R.S. Sundar, Site Director, Kudankulam, 1, 2, 3 and 4, said the first pour of foundation concrete for Kudankulam 3 and 4 was a “positive development for the nuclear industry, especially for NPCIL and the team at Kudankulam”. The first unit had performed consistently well except for a couple of minor turbine trips, but “we came back to power generation within a few hours”, Sundar said.

The second unit reached criticality in July and NPCIL could synchronise it with the grid in a month’s time, in August. It was now undergoing phase C activities, which involved synchronisation with the grid and raising the power output. Phase A activities included commissioning of various individual systems and components and the hot-run of the reactor. Phase B involved loading of the fuel into the reactor and commissioning it, Sundar explained.

The foundation for various buildings, such as the reactor building and the turbine building, was around nine metres deep, KKNPP officials said. The foundation was 10 metres deep for a few buildings. In the coming weeks, rocky and undulating surfaces in the foundation pits would be levelled with cement concrete. Confirmatory investigation of subsoil in terms of its capacity to hold 300 tonnes of load had been completed for the reactor building and the turbine building of the third unit.

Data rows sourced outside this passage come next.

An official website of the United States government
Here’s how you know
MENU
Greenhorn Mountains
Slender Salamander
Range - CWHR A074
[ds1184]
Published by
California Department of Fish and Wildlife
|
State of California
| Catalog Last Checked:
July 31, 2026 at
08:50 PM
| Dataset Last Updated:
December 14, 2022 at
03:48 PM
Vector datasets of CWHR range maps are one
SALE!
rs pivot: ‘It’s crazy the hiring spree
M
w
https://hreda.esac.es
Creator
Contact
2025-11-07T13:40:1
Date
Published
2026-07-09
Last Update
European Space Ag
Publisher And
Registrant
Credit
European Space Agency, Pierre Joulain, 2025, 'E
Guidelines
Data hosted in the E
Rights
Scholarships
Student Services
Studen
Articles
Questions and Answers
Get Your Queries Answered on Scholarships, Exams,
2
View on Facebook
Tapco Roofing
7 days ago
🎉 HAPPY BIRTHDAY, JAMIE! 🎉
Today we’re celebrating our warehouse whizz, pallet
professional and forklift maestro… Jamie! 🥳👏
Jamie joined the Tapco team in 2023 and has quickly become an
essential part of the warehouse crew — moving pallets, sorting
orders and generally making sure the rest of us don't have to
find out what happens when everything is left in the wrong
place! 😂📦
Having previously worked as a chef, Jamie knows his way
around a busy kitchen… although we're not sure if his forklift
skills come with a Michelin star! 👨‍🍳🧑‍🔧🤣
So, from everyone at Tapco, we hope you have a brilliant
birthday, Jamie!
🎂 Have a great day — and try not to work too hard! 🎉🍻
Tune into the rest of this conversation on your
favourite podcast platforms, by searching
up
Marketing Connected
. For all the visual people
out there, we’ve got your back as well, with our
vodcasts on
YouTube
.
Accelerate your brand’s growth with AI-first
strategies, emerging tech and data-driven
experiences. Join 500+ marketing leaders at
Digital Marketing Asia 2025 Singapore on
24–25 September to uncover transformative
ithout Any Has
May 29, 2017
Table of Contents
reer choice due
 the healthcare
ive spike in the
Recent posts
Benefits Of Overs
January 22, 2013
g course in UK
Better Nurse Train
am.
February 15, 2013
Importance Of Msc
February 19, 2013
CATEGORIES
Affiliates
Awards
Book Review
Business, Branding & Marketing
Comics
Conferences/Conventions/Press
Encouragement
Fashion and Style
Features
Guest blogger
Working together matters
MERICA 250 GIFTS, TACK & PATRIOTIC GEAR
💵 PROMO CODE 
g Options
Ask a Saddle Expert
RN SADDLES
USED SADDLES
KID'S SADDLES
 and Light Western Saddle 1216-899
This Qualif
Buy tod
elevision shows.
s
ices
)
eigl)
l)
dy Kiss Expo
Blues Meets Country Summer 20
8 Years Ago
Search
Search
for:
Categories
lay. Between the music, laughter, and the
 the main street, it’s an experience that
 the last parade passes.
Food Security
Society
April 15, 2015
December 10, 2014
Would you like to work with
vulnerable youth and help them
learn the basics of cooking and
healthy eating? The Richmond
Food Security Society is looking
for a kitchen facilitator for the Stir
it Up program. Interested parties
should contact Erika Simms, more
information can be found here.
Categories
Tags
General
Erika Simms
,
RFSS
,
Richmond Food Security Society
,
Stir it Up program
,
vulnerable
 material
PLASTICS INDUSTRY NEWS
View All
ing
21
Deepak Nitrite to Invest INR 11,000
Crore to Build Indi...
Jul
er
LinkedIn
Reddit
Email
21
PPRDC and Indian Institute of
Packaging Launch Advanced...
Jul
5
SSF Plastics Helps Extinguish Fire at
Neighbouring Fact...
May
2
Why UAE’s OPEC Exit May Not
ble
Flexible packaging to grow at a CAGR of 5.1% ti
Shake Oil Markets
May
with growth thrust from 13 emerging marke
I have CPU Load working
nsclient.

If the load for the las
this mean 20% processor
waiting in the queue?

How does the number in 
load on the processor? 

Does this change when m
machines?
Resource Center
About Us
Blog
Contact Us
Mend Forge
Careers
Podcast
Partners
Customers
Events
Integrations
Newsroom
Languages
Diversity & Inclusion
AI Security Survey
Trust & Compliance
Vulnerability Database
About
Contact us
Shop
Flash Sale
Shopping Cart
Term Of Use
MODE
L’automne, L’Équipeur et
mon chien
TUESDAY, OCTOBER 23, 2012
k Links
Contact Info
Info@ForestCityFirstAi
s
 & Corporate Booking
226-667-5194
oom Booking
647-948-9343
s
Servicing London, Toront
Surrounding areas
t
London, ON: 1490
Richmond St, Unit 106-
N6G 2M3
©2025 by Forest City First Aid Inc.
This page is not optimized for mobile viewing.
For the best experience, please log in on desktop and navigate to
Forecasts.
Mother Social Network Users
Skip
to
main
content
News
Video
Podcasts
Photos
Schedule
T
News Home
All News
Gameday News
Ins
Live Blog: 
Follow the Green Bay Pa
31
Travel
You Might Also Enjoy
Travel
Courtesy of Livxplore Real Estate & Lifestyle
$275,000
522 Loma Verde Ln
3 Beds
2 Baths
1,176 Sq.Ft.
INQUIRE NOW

A KKNPP engineer said: “We have done the plate-load tests— whether the soil can take a load of 300 tonnes—which is twice the design value for Kudankulam 3. This is a confirmatory investigation. The soil parameters are all right. If minor crevices are found after this, they will be filled with consolidation grouting. These are the activities we have to perform before the levelling course is done.”